# YOUR TASK:
Rewrite these lines with "catalogue" changed to "catalog" and everything else left as it is. Omit the pictures.

# MATERIAL FOR THIS EXERCISE:
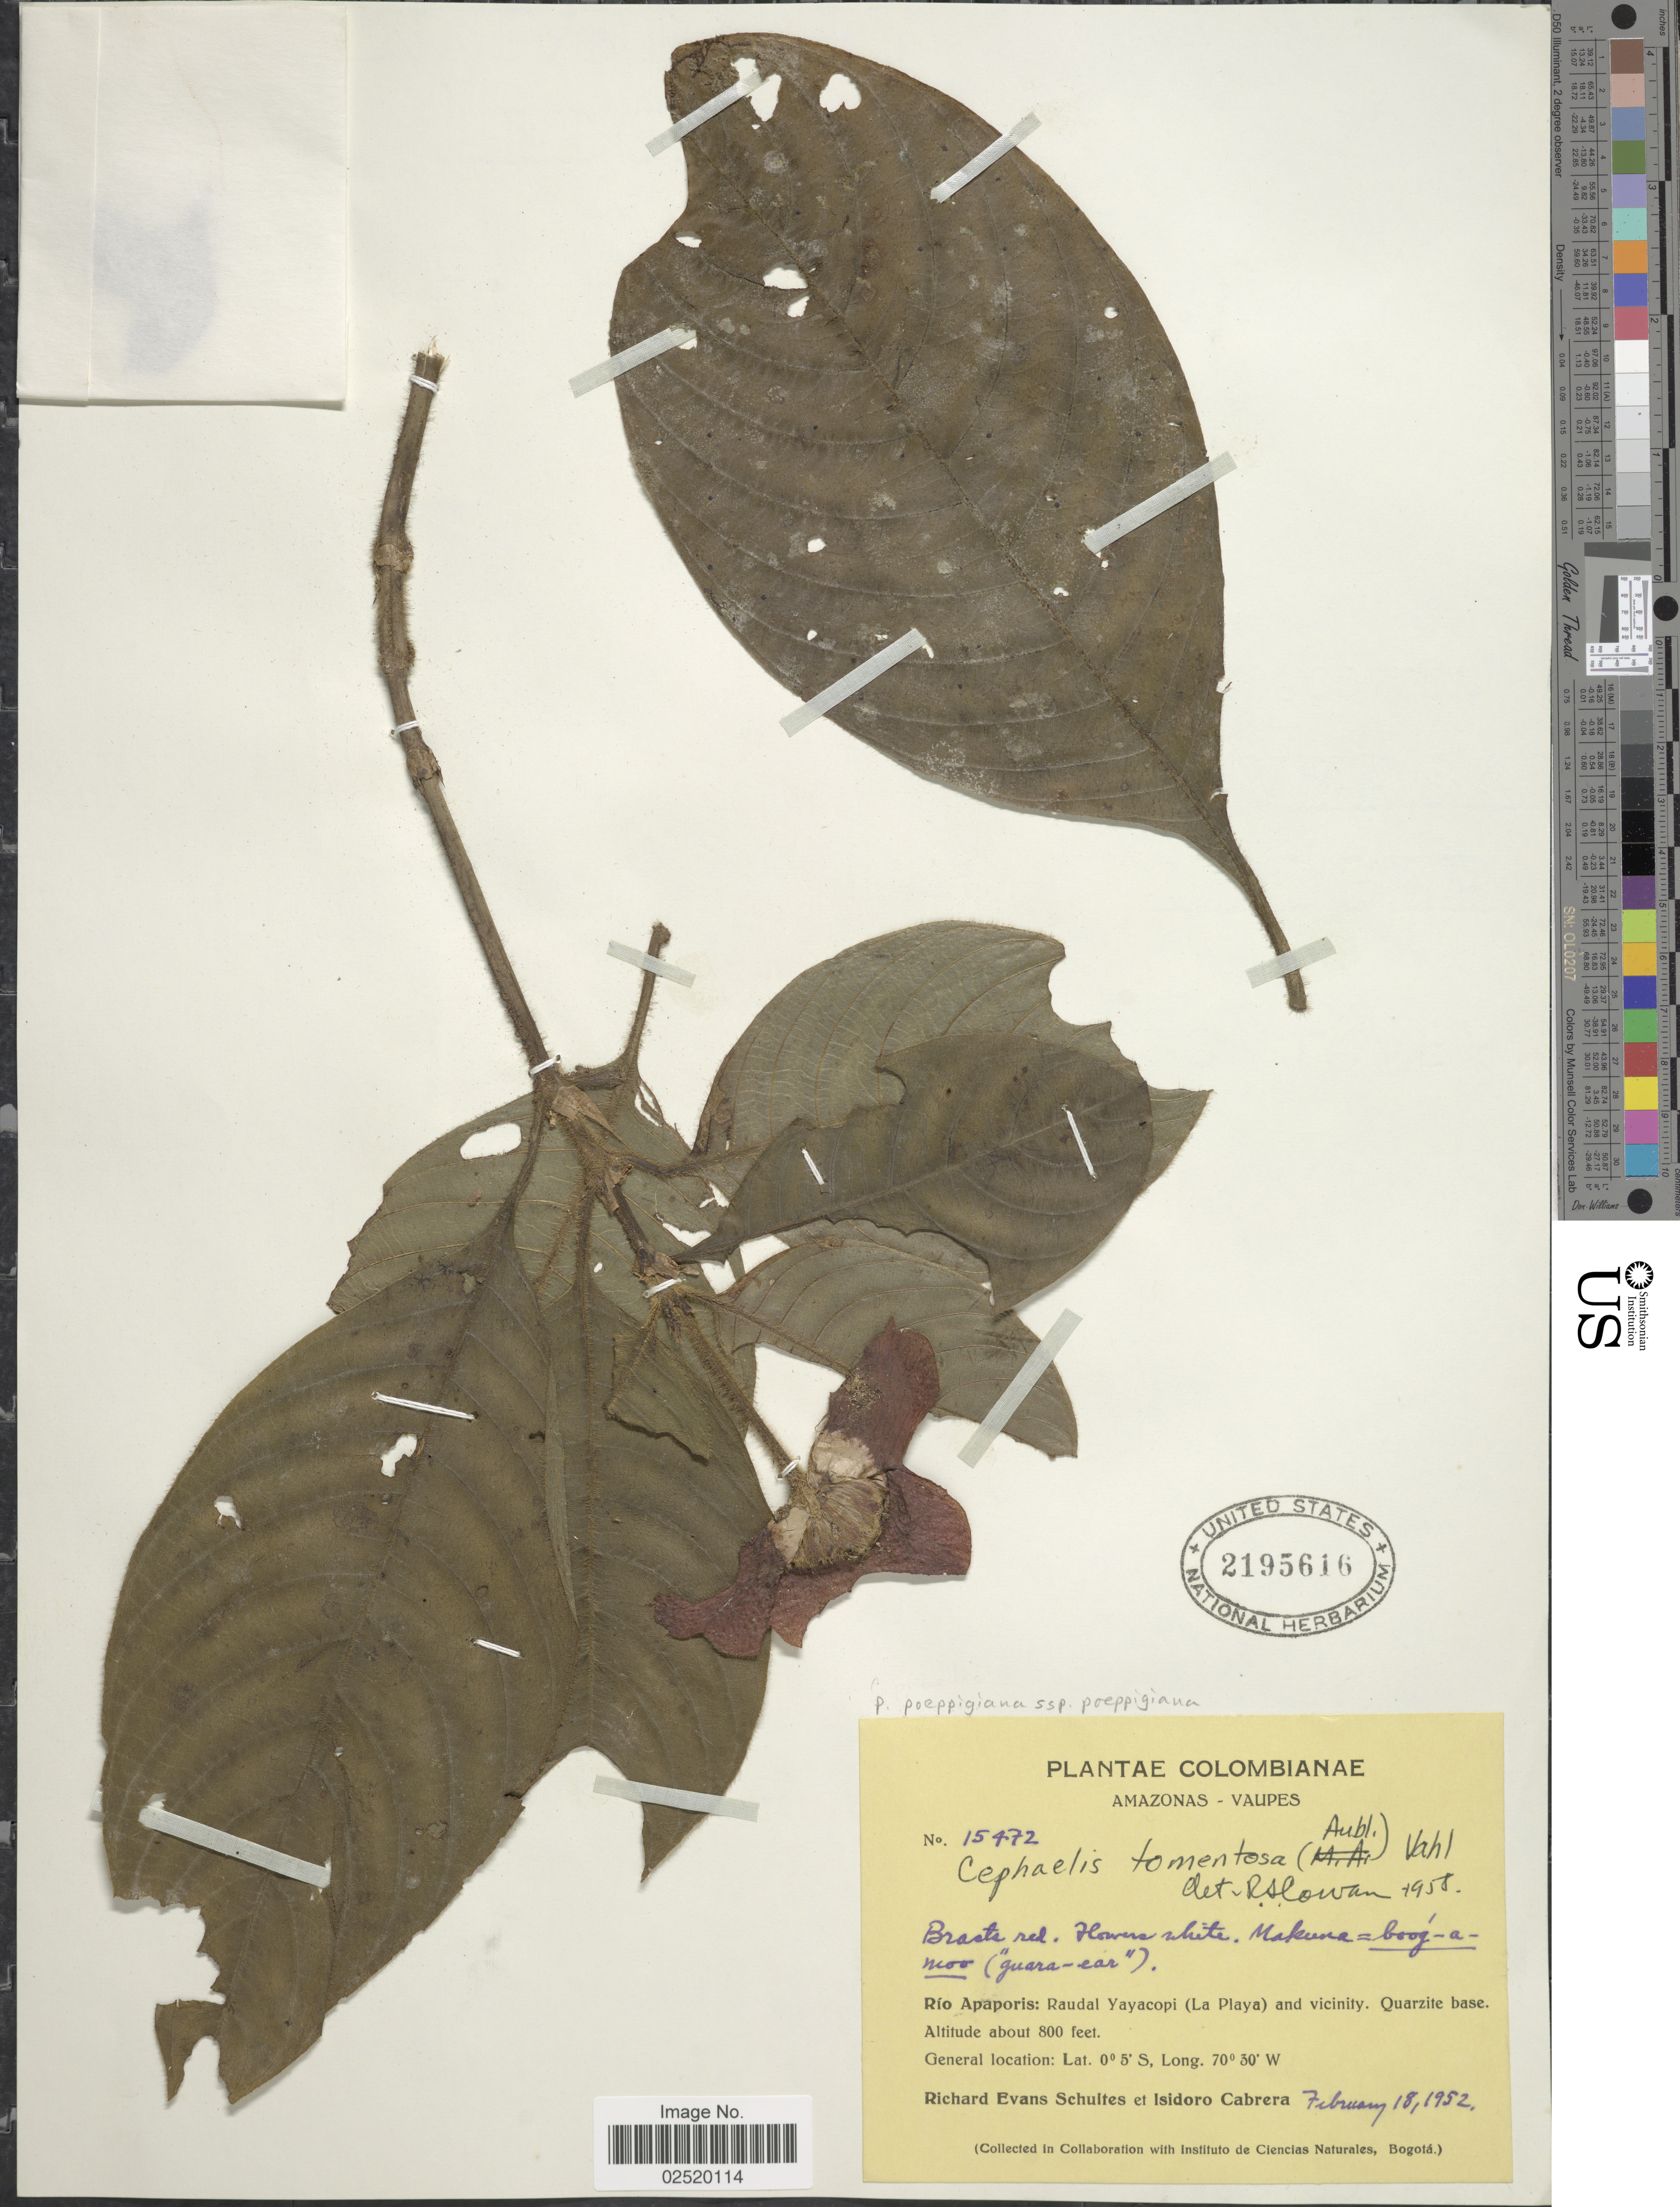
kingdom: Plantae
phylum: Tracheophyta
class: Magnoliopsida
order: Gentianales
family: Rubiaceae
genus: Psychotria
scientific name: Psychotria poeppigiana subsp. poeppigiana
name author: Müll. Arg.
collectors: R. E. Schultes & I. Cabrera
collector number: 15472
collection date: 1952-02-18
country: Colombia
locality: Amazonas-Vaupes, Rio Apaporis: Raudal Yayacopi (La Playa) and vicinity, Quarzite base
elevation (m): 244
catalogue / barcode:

# CORRECT ANSWER:
kingdom: Plantae
phylum: Tracheophyta
class: Magnoliopsida
order: Gentianales
family: Rubiaceae
genus: Psychotria
scientific name: Psychotria poeppigiana subsp. poeppigiana
name author: Müll. Arg.
collectors: R. E. Schultes & I. Cabrera
collector number: 15472
collection date: 1952-02-18
country: Colombia
locality: Amazonas-Vaupes, Rio Apaporis: Raudal Yayacopi (La Playa) and vicinity, Quarzite base
elevation (m): 244
catalog / barcode:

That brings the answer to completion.